MANILA, PHILIPPINES - The Asian Development Bank (ADB) is extending a $122 million grant to expand and modernize Tajikistan's electricity transmission system, which will help it boost energy trading with neighboring countries to meet winter shortages.

ADB's Board of Directors have approved the assistance from its concessional Asian Development Fund for the Tajikistan Regional Power Transmission Project. The work will include the construction of two new 220-kilovolt transmission lines totaling 140 kilometers, as well as the rehabilitation of substations. Along with the physical work, the project will support a series of reforms to restructure Barki Tojik, the state-owned national utility company, and to make operational improvements across the power sector which will address issues such as poor planning and maintenance, low service quality, and weak financial management.

Almost all of Tajikistan's electricity is generated from hydropower, leaving it with high summer surpluses but significant shortfalls in winter. The country's ageing transmission facilities some of which date back to the Soviet era, are in a bad state of repair, and there is limited geographic coverage which affects the evacuation of power from plants, and restricts electricity trade with neighboring Uzbekistan, Afghanistan and the Kyrgyz Republic. Improving Tajikistan's network, including the Regar substation which is a key link in the Central Asian Power System, will help strengthen the overall reliability of the system and reduce breakdowns which cause disputes amongst participating countries.

"The project will increase energy security and efficiency and improve the operational effectiveness of the state utility firm, as well as contributing to increased regional trade in power, which is a key goal under the Central Asia Regional Economic Cooperation Program," said Levan Mtchedlishvili, Energy Specialist, in ADB's Central and West Asia Department.

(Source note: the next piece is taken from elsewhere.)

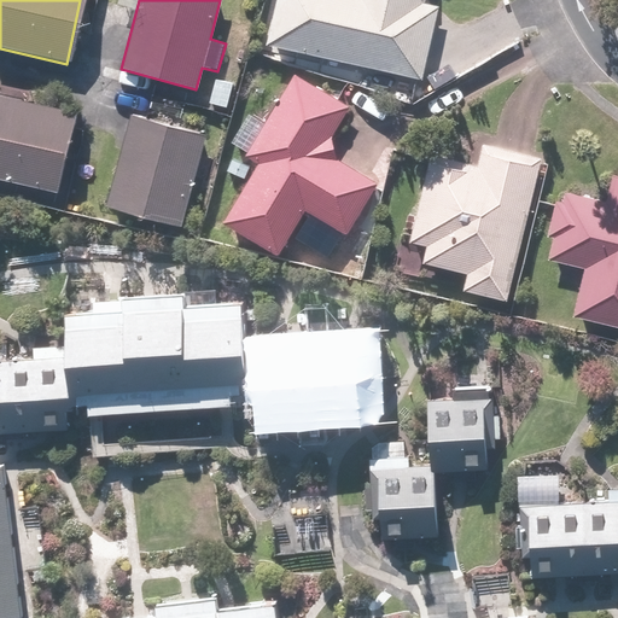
[(274,0),(264,46),(418,80),(435,6),(424,4),(424,0),(274,0)]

To improve monitoring and decision making, the project will also install a state of the art, real-time supervisory control and data acquisition system which will replace an outdated and partially-collapsed Soviet telecommunication system and central control panel in the power network. The planned reforms will help reduce financial losses and put Barki Tojik and the power sector on a more sustainable commercial footing, which is a key step in the Government's broader plan to open the sector up to independent power producers and private investors.

ADB's grant makes up 87% of the total project cost of $141 million, with the Government of Tajikistan and Barki Tojik contributing the remaining $19 million. Barki Tojik is the executing agency for the line and substation investments, while the Ministry of Energy and Industry will oversee the reform process. The project is expected to be completed by February 2015.